¿Cuándo fue la última ocasión que sentiste ganas de darle con un puño a tu interlocutor? Aunque no es la primera ocasión, confieso que no puedo recordar la última vez que mi primera reacción ante lo que pretendían ser palabras de aliento, se convirtieron en un detonante de mi indignación.
“¿Por qué no pones en el otro lado de la balanza todo aquello que tienes bueno?”, sugirió la persona y, antes de que iniciara el listado de ejemplos, cada parte de mí se rebeló a escucharla. Tras una respiración profunda, finalmente, respondí lo que más que una justificación, era un reclamo a mi derecho de hablar de lo que sentía, de lo que mi cuerpo estaba viviendo, de lo que mi corazón cargaba después de una semana de intensa prueba espiritual, emocional y física.
Y mi mente cuestionó el derecho de aquella persona a sugerir lo que, a su entender, debía depositar en el otro platillo de la balanza para compensar mi fatiga y mi dolor.
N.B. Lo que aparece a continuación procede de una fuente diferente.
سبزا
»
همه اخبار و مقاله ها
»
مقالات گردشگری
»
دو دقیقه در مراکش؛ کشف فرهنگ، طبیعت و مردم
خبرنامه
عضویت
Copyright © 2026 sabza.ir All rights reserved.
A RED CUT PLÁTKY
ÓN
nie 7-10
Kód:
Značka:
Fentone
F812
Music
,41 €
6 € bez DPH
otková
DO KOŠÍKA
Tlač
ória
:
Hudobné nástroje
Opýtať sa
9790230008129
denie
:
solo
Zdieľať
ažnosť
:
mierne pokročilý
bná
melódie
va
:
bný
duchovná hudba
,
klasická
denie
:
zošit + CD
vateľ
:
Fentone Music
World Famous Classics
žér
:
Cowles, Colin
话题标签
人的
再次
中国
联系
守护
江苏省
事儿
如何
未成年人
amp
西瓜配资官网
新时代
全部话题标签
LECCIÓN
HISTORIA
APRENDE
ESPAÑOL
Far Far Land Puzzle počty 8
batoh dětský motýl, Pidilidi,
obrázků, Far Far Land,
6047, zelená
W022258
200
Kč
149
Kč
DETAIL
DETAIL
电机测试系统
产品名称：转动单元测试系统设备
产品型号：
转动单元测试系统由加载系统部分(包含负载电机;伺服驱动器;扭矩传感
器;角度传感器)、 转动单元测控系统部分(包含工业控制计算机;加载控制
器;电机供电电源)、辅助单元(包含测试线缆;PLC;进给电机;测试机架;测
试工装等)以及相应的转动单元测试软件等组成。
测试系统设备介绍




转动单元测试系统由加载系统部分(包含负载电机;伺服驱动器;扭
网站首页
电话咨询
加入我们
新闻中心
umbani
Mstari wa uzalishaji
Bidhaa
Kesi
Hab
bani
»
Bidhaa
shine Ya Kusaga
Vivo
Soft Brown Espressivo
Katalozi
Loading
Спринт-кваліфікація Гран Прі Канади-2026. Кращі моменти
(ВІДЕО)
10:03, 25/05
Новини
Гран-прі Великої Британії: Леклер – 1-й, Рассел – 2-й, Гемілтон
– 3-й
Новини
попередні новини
¿Acaso había pasado las noches en el hospital aguardando las noticias que comprometían la vida y la salud de mi hija? ¿Dónde estaba él cuando nos anunciaron que podía quedar paralítica o con daño permanente que le impediría seguir con una vida normal? ¿Vio el sufrimiento intenso y los dolores de mi hija en el trayecto en la ambulancia? ¿O sintió como la confusión nos paralizó cuando las crisis recurrentes la asaltaron? ¿Supo de la impotencia de ver el tiempo correr y no tener más opción que esperar para que una operación terminara de revelar el daño en la columna que mi hija sufría? ¿Sintió la frustración de no saber cuál diagnóstico escuchar y ver que ella se consumía en los dolores?
No recuerdo haberlo visto en todos esos días junto a nosotros y ahora, sólo escuchaba un consejo que ignoraba lo que había llenado mi vida en los últimos días.
A mis cincuenta, reclamo mi derecho a hablar de lo que siento, de mi cansancio, de mi dolor, de mis miedos aunque, quienes no han compartido ni llevado mis cargas, quieran convencerme de ignorarlos.